Der Vorwurf von Donald Trump, die EU hätte gegenüber den USA einen hohen Leistungsbilanzüberschuss, ist falsch.
So wirkt es auf den ersten Blick tatsächlich, als würde Europa die USA mit Gütern überschwemmen – der Überschuss der EU im Warenhandel war 2017 mit mehr als 150 Milliarden Dollar immens. Allerdings wird das zu etwa einem Drittel durch den starken US-Dienstleistungshandel ausgeglichen – hier machen die USA ein Plus von gut 50 Milliarden Dollar. Denn sie verdienen beispielsweise mit Werbung, die auf amerikanischen Social-Media-Plattformen wie Facebook geschaltet wird, international viel Geld.
Die anderen zwei Drittel gleicht der US-Überschuss bei den sogenannten Primäreinkommen aus (Grafik). Dahinter verbergen sich Einkommen, die amerikanische Firmen und Privatpersonen durch Investitionen in Europa erwirtschaften – also Erträge aus Direktinvestitionen, Wertpapieranlagen und sonstigen Investitionen.

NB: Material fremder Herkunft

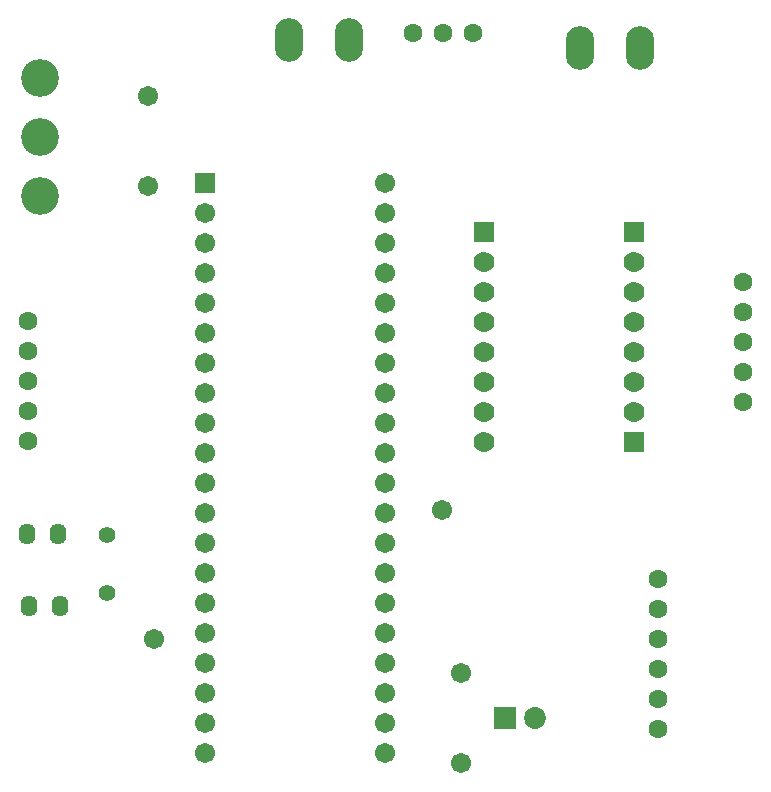
<source format=gbr>
%FSTAX23Y23*%
%MOIN*%
%SFA1B1*%

%IPPOS*%
%ADD26C,0.126110*%
%ADD27O,0.094614X0.145795*%
%ADD29C,0.067055*%
%ADD30C,0.073000*%
%ADD31R,0.073000X0.073000*%
%ADD33O,0.055244X0.070992*%
%ADD34C,0.055244*%
%ADD35R,0.067055X0.067055*%
%ADD36R,0.069417X0.069417*%
%ADD37C,0.069417*%
%ADD38C,0.067055*%
%ADD46C,0.062992*%
%LNpcb1_soldermask_top-1*%
%LPD*%
G54D26*
X024Y03548D03*
Y03351D03*
Y03155D03*
G54D27*
X044Y0365D03*
X042D03*
X0343Y03675D03*
X0323D03*
G54D29*
X03805Y01565D03*
Y01265D03*
X0276Y0349D03*
Y0319D03*
X0355Y013D03*
Y014D03*
Y015D03*
Y016D03*
Y017D03*
Y018D03*
Y019D03*
Y02D03*
Y021D03*
Y022D03*
Y023D03*
Y024D03*
Y025D03*
Y026D03*
Y027D03*
Y028D03*
Y029D03*
Y03D03*
Y031D03*
Y032D03*
X0295Y013D03*
Y014D03*
Y015D03*
Y016D03*
Y017D03*
Y018D03*
Y019D03*
Y02D03*
Y021D03*
Y022D03*
Y023D03*
Y024D03*
Y025D03*
Y026D03*
Y027D03*
Y028D03*
Y029D03*
Y03D03*
Y031D03*
G54D30*
X0405Y01415D03*
G54D31*
X0395Y01415D03*
G54D33*
X02461Y0203D03*
X02358D03*
X02466Y0179D03*
X02363D03*
G54D34*
X02625Y02026D03*
Y01833D03*
G54D35*
X0295Y032D03*
G54D36*
X0438Y02335D03*
Y03035D03*
X0388D03*
G54D37*
X0438Y02435D03*
Y02535D03*
Y02635D03*
Y02735D03*
Y02835D03*
Y02935D03*
X0388D03*
Y02835D03*
Y02735D03*
Y02635D03*
Y02535D03*
Y02435D03*
Y02335D03*
G54D38*
X0278Y0168D03*
X0374Y0211D03*
G54D46*
X03845Y037D03*
X03745D03*
X03645D03*
X0236Y0234D03*
Y0244D03*
Y0254D03*
Y0264D03*
Y0274D03*
X04745Y0247D03*
Y0257D03*
Y0267D03*
Y0277D03*
Y0287D03*
X0446Y0188D03*
Y0178D03*
Y0168D03*
Y0158D03*
Y0148D03*
Y0138D03*
M02*
</source>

Anders gewendet kann man den Handelsstreit also wie folgt auf den Punkt bringen: Der Konflikt zwischen den USA und der EU entsteht, weil unterschiedliche Geschäftsmodelle aufeinandertreffen – die Europäer exportieren mehr Waren, dafür investieren amerikanische Firmen in der EU mehr und ziehen daraus einen beachtlichen finanziellen Nutzen.
Tatsächlich spielen diese Auslandsinvestitionen eine immer größere Rolle für die US-Wirtschaft:
Der Anteil der aus dem Ausland überwiesenen Primäreinkommen an allen Einkünften, die aus dem Ausland in die USA fließen, hat sich seit Anfang der 1990er Jahre von rund 21 auf rund 27 Prozent erhöht.

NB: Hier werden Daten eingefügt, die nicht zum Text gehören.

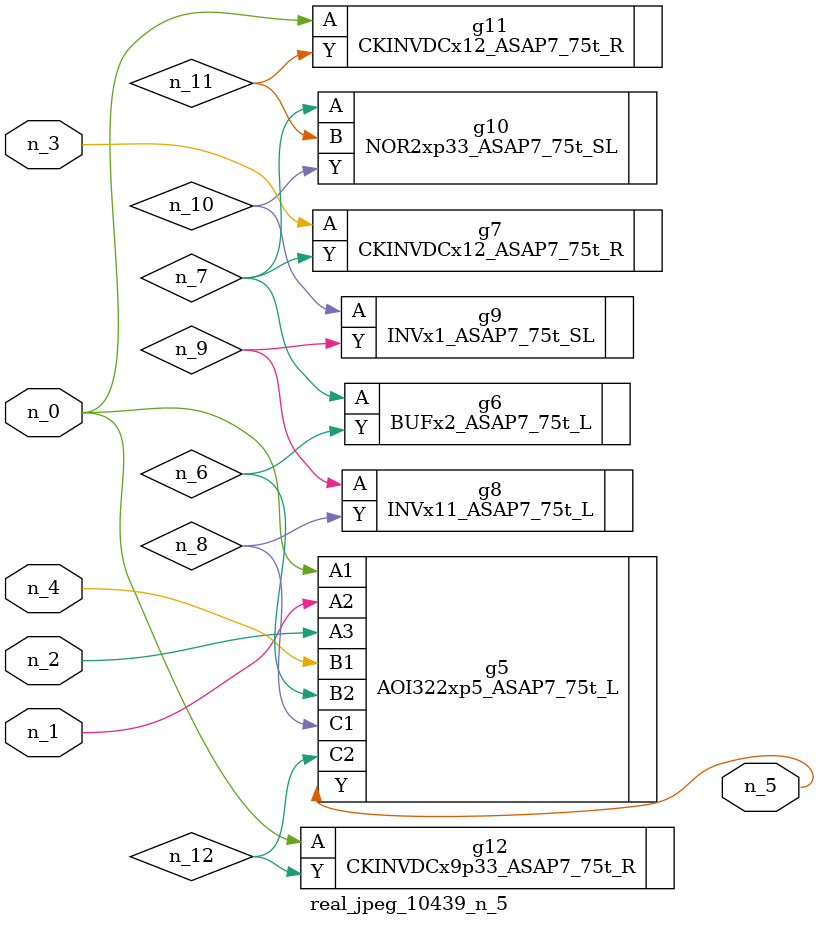
<source format=v>
module real_jpeg_10439_n_5 (n_4, n_0, n_1, n_2, n_3, n_5);

input n_4;
input n_0;
input n_1;
input n_2;
input n_3;

output n_5;

wire n_12;
wire n_8;
wire n_11;
wire n_6;
wire n_7;
wire n_10;
wire n_9;

AOI322xp5_ASAP7_75t_L g5 ( 
.A1(n_0),
.A2(n_1),
.A3(n_2),
.B1(n_4),
.B2(n_6),
.C1(n_8),
.C2(n_12),
.Y(n_5)
);

CKINVDCx12_ASAP7_75t_R g11 ( 
.A(n_0),
.Y(n_11)
);

CKINVDCx9p33_ASAP7_75t_R g12 ( 
.A(n_0),
.Y(n_12)
);

CKINVDCx12_ASAP7_75t_R g7 ( 
.A(n_3),
.Y(n_7)
);

BUFx2_ASAP7_75t_L g6 ( 
.A(n_7),
.Y(n_6)
);

NOR2xp33_ASAP7_75t_SL g10 ( 
.A(n_7),
.B(n_11),
.Y(n_10)
);

INVx11_ASAP7_75t_L g8 ( 
.A(n_9),
.Y(n_8)
);

INVx1_ASAP7_75t_SL g9 ( 
.A(n_10),
.Y(n_9)
);


endmodule
</source>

In Deutschland dagegen hat sich der Anteil der Primäreinkommen von 1991 bis 2017 deutlich reduziert – von mehr als 15 auf 11 Prozent.
Außenhandelsstatistik ist unscharf
Apropos Deutschland: Aus amerikanischer Sicht ist von den EU-Mitgliedsstaaten vor allem Deutschland der böse Exportsünder. Doch so einfach liegen die Dinge hier ebenfalls nicht. Denn die Interpretation der Außenhandelsdaten wird auch dadurch erschwert, dass es erhebliche statistische Unschärfen gibt – und die machen es nahezu unmöglich, ein gerechtes Urteil zu fällen. Das zeigt sich deutlich, wenn man einen näheren Blick auf die US-Handelsbeziehungen mit den EU-Ländern wirft:
Erstens kommen die Güter aus den USA in Europa meist per Schiff an, Hauptumschlagplatz ist Rotterdam. Auch US-Exporte nach Deutschland werden dann als Lieferungen in die Niederlande gezählt, was die Statistik verfälscht. So betrug der Anteil der US-Exporte in die Niederlande an allen US-Exporten in die EU 2017 fast 15 Prozent – dabei wohnen nur rund 3 Prozent der Europäer in den Niederlanden und die dortige Wirtschaftsleistung macht nur 4 Prozent des EU-Gesamtwerts aus.
Zweitens gibt es einen ähnlichen Effekt bei der Zuordnung von Dienstleistungsgeschäften: Häufig wickeln amerikanische Firmen ihre Geschäfte mit Europa über Niederlassungen in Irland oder den Niederlanden ab. Dann werden deutsche Dienstleistungsimporte aus den USA einerseits als Handel zwischen Deutschland und den EU-Partnern Irland oder den Niederlanden verbucht und andererseits als Handel zwischen Irland oder den Niederlanden mit den USA. So wurden beispielsweise im Jahr 2016 rund 20 Prozent der US-Dienstleistungsexporte in die EU für Irland verbucht und nur knapp 14 Prozent für Deutschland.
Es gibt aber noch ein weiteres grundsätzliches Problem in Sachen Handelsstatistik: Jedes Land erhebt seine Daten auf andere Weise – mit der Folge, dass die Ergebnisse oft im Widerspruch zueinander stehen. So behaupten sowohl die Briten als auch die US-Amerikaner, mit dem jeweils anderen Land einen Leistungsbilanzüberschuss zu haben.